Они засмеялись. Он протянул руку:
- Я историк, третий курс.
Марина, проснувшись, вытаращила на него глаза - Пасха, Христос Воскресе, знАк!

Дома она ела куличи и болтала ногами, сидя на высоком подоконнике. Нас окружают знаки, следуют за нами, идут навстречу. Он сказал, я - курносая! Нужно научиться их читать. Зачем они, если ты их не понимаешь. Бабушка часто говорила: "Смысл есть во всем, несмотря на то, угоден он нам или не угоден".

Марина пошла в её комнату. По дороге постояла перед зеркалом, проверив нос на курносость. Потёртые надписи на корешках книг читались с трудом, на некоторых был виден только золотой крест.

Она наугад вытащила с полки книгу. "Начало зол – ложная мысль. Ложь, принятая человеком за истину, сначала действует на мысли.
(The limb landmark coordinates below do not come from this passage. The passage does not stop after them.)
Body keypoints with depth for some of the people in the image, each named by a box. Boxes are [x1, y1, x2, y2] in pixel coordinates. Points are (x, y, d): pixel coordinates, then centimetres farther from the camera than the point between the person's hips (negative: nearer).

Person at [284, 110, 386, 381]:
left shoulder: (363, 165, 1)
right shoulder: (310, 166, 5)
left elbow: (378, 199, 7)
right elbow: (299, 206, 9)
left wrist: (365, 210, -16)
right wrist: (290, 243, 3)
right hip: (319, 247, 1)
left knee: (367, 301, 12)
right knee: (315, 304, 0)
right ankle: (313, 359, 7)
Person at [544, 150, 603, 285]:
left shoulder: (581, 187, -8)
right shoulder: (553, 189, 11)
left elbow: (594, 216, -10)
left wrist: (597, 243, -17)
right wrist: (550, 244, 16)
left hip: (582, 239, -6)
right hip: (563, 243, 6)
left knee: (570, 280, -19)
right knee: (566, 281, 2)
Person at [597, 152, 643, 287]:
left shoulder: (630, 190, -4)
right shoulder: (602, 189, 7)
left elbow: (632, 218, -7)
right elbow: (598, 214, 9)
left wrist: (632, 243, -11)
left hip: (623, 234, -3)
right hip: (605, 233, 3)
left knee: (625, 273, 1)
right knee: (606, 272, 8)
Будучи принята человеком и незаметно извратив мысли, она немедленно сообщается сердцу и извращает сердечные ощущения. Постепенно она разливается на всю деятельность человека". Марина перенесла книгу на диван. "Человек имеет лжеименный разум и стремится «произвольно» и «невольно» ко злу, представляющемуся ему добром. Лженименный разум при невнимании к чудесам, которые совершает Бог, не приемля и не понимая средств, которые Он предлагает, просит "знамение с небесех" . Желание видеть знамения служит признаком неверия".

Марина перевернула страницы к началу книги и увидела на форзаце знакомый лик, рядом одну "с" и две "т". На титульном листе значилось: "О прелести. О чудесах и знамениях". Игнатий Брянчанинов".

Она слезла с дивана. Оставив палец в книге в качестве закладки, положила её на голову, встала на носочки и медленно пошла по квартире:
- В каждом шаге есть смысл. В каждом вдохе есть смысл. В каждом, в каждом, в каждом, в каждом. Ангели поют: Игнатий, - ангели поют на небесех. И нас на земли сподоби. Сподоби на земли. В каждом.

Она сняла книгу с головы, постояла с ней и положила на стопку учебников "История. Подготовка к экзамену" сверху.